### TASK REQUIREMENTS
None of the pictures should be copied, though every line of the listing must be printed exactly.

### RECORD SET
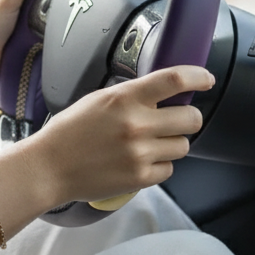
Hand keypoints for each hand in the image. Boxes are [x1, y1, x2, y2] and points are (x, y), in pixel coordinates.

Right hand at [29, 65, 214, 205]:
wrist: (49, 167)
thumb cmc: (71, 131)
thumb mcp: (100, 99)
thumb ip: (133, 95)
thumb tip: (166, 94)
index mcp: (125, 98)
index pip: (174, 80)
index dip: (197, 77)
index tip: (205, 79)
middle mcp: (136, 125)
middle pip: (191, 119)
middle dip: (188, 118)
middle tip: (176, 120)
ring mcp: (140, 153)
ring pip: (183, 146)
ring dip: (172, 143)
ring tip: (150, 143)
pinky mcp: (140, 178)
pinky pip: (169, 169)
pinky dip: (159, 165)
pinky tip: (140, 160)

### RESULT OF THIS TASK
Hand keypoints for each hand in the image. Boxes are [x1, y1, x2, y2] and points are (x, y), in pixel coordinates.

Right hand at [29, 65, 214, 205]:
wrist: (49, 167)
thumb cmc: (71, 131)
thumb mcp: (100, 99)
thumb ip: (133, 95)
thumb tip: (166, 94)
index mcp: (125, 98)
index pip: (174, 80)
index dip: (197, 77)
index tip: (205, 79)
middle mcp: (136, 125)
middle pip: (191, 119)
middle dip: (188, 118)
middle tip: (176, 120)
ring mcp: (140, 153)
ring pip: (183, 146)
ring dip: (172, 143)
ring tip: (150, 143)
pinky mcp: (140, 178)
pinky pip: (169, 169)
pinky dip: (159, 165)
pinky tip: (140, 160)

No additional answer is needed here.